- **EXERCISE PROMPT**:
Print the listing once more, exactly as written.

- **MATERIALS PROVIDED**:

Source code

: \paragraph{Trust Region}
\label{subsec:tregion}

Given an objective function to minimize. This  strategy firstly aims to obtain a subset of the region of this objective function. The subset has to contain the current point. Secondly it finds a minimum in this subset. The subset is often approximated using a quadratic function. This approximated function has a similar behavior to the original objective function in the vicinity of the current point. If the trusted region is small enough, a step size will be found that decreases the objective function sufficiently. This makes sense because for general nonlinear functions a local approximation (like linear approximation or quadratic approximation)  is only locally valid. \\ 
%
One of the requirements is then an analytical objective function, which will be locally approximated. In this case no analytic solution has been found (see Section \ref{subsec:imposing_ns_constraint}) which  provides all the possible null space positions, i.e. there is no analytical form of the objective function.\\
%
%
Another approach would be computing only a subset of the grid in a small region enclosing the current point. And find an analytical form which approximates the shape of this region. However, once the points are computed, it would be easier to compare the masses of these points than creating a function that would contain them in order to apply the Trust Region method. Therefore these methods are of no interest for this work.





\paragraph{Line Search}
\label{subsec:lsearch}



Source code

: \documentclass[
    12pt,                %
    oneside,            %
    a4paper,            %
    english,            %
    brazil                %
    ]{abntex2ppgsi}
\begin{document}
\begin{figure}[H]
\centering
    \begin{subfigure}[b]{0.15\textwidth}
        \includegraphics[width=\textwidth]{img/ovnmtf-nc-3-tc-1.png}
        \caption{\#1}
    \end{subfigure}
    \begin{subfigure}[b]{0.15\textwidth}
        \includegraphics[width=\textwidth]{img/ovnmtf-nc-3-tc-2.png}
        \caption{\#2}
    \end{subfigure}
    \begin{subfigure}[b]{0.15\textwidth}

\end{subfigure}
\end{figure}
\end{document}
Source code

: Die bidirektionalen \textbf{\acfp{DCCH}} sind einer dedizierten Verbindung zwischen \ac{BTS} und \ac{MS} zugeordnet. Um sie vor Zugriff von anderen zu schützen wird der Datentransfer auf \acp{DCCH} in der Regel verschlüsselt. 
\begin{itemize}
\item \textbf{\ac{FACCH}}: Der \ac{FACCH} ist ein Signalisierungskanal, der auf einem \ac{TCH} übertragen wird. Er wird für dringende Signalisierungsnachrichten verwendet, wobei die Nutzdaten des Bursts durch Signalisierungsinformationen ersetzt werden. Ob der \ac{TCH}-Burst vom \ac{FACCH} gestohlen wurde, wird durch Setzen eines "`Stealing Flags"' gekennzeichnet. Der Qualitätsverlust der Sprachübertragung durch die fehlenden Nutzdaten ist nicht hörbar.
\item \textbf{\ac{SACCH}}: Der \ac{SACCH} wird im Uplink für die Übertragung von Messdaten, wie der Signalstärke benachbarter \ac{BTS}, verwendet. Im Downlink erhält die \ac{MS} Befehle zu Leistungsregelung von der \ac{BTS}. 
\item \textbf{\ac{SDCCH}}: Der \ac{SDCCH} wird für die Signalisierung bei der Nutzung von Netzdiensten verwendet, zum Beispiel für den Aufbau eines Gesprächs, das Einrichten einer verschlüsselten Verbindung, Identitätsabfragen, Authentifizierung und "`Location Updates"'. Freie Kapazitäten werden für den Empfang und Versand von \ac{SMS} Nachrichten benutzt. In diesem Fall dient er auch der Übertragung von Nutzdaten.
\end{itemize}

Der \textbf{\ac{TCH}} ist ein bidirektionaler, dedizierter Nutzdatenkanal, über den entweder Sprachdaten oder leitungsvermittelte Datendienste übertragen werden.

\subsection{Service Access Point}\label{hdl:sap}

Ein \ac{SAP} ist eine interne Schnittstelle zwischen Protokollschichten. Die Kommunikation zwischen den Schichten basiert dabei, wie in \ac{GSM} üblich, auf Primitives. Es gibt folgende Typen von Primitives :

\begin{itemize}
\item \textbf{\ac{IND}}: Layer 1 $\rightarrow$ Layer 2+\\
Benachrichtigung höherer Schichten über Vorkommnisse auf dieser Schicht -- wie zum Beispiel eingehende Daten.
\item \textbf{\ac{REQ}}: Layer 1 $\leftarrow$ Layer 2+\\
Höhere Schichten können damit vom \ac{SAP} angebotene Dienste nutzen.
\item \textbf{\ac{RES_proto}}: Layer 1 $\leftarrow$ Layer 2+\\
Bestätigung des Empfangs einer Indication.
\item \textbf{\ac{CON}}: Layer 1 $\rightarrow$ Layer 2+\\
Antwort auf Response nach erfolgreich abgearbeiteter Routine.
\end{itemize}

- **EXPECTED ANSWER**:
Source code

: \paragraph{Trust Region}
\label{subsec:tregion}

Given an objective function to minimize. This  strategy firstly aims to obtain a subset of the region of this objective function. The subset has to contain the current point. Secondly it finds a minimum in this subset. The subset is often approximated using a quadratic function. This approximated function has a similar behavior to the original objective function in the vicinity of the current point. If the trusted region is small enough, a step size will be found that decreases the objective function sufficiently. This makes sense because for general nonlinear functions a local approximation (like linear approximation or quadratic approximation)  is only locally valid. \\ 
%
One of the requirements is then an analytical objective function, which will be locally approximated. In this case no analytic solution has been found (see Section \ref{subsec:imposing_ns_constraint}) which  provides all the possible null space positions, i.e. there is no analytical form of the objective function.\\
%
%
Another approach would be computing only a subset of the grid in a small region enclosing the current point. And find an analytical form which approximates the shape of this region. However, once the points are computed, it would be easier to compare the masses of these points than creating a function that would contain them in order to apply the Trust Region method. Therefore these methods are of no interest for this work.





\paragraph{Line Search}
\label{subsec:lsearch}



Source code

: \documentclass[
    12pt,                %
    oneside,            %
    a4paper,            %
    english,            %
    brazil                %
    ]{abntex2ppgsi}
\begin{document}
\begin{figure}[H]
\centering
    \begin{subfigure}[b]{0.15\textwidth}
        \includegraphics[width=\textwidth]{img/ovnmtf-nc-3-tc-1.png}
        \caption{\#1}
    \end{subfigure}
    \begin{subfigure}[b]{0.15\textwidth}
        \includegraphics[width=\textwidth]{img/ovnmtf-nc-3-tc-2.png}
        \caption{\#2}
    \end{subfigure}
    \begin{subfigure}[b]{0.15\textwidth}

\end{subfigure}
\end{figure}
\end{document}
Source code

: Die bidirektionalen \textbf{\acfp{DCCH}} sind einer dedizierten Verbindung zwischen \ac{BTS} und \ac{MS} zugeordnet. Um sie vor Zugriff von anderen zu schützen wird der Datentransfer auf \acp{DCCH} in der Regel verschlüsselt. 
\begin{itemize}
\item \textbf{\ac{FACCH}}: Der \ac{FACCH} ist ein Signalisierungskanal, der auf einem \ac{TCH} übertragen wird. Er wird für dringende Signalisierungsnachrichten verwendet, wobei die Nutzdaten des Bursts durch Signalisierungsinformationen ersetzt werden. Ob der \ac{TCH}-Burst vom \ac{FACCH} gestohlen wurde, wird durch Setzen eines "`Stealing Flags"' gekennzeichnet. Der Qualitätsverlust der Sprachübertragung durch die fehlenden Nutzdaten ist nicht hörbar.
\item \textbf{\ac{SACCH}}: Der \ac{SACCH} wird im Uplink für die Übertragung von Messdaten, wie der Signalstärke benachbarter \ac{BTS}, verwendet. Im Downlink erhält die \ac{MS} Befehle zu Leistungsregelung von der \ac{BTS}. 
\item \textbf{\ac{SDCCH}}: Der \ac{SDCCH} wird für die Signalisierung bei der Nutzung von Netzdiensten verwendet, zum Beispiel für den Aufbau eines Gesprächs, das Einrichten einer verschlüsselten Verbindung, Identitätsabfragen, Authentifizierung und "`Location Updates"'. Freie Kapazitäten werden für den Empfang und Versand von \ac{SMS} Nachrichten benutzt. In diesem Fall dient er auch der Übertragung von Nutzdaten.
\end{itemize}

Der \textbf{\ac{TCH}} ist ein bidirektionaler, dedizierter Nutzdatenkanal, über den entweder Sprachdaten oder leitungsvermittelte Datendienste übertragen werden.

\subsection{Service Access Point}\label{hdl:sap}

Ein \ac{SAP} ist eine interne Schnittstelle zwischen Protokollschichten. Die Kommunikation zwischen den Schichten basiert dabei, wie in \ac{GSM} üblich, auf Primitives. Es gibt folgende Typen von Primitives :

\begin{itemize}
\item \textbf{\ac{IND}}: Layer 1 $\rightarrow$ Layer 2+\\
Benachrichtigung höherer Schichten über Vorkommnisse auf dieser Schicht -- wie zum Beispiel eingehende Daten.
\item \textbf{\ac{REQ}}: Layer 1 $\leftarrow$ Layer 2+\\
Höhere Schichten können damit vom \ac{SAP} angebotene Dienste nutzen.
\item \textbf{\ac{RES_proto}}: Layer 1 $\leftarrow$ Layer 2+\\
Bestätigung des Empfangs einer Indication.
\item \textbf{\ac{CON}}: Layer 1 $\rightarrow$ Layer 2+\\
Antwort auf Response nach erfolgreich abgearbeiteter Routine.
\end{itemize}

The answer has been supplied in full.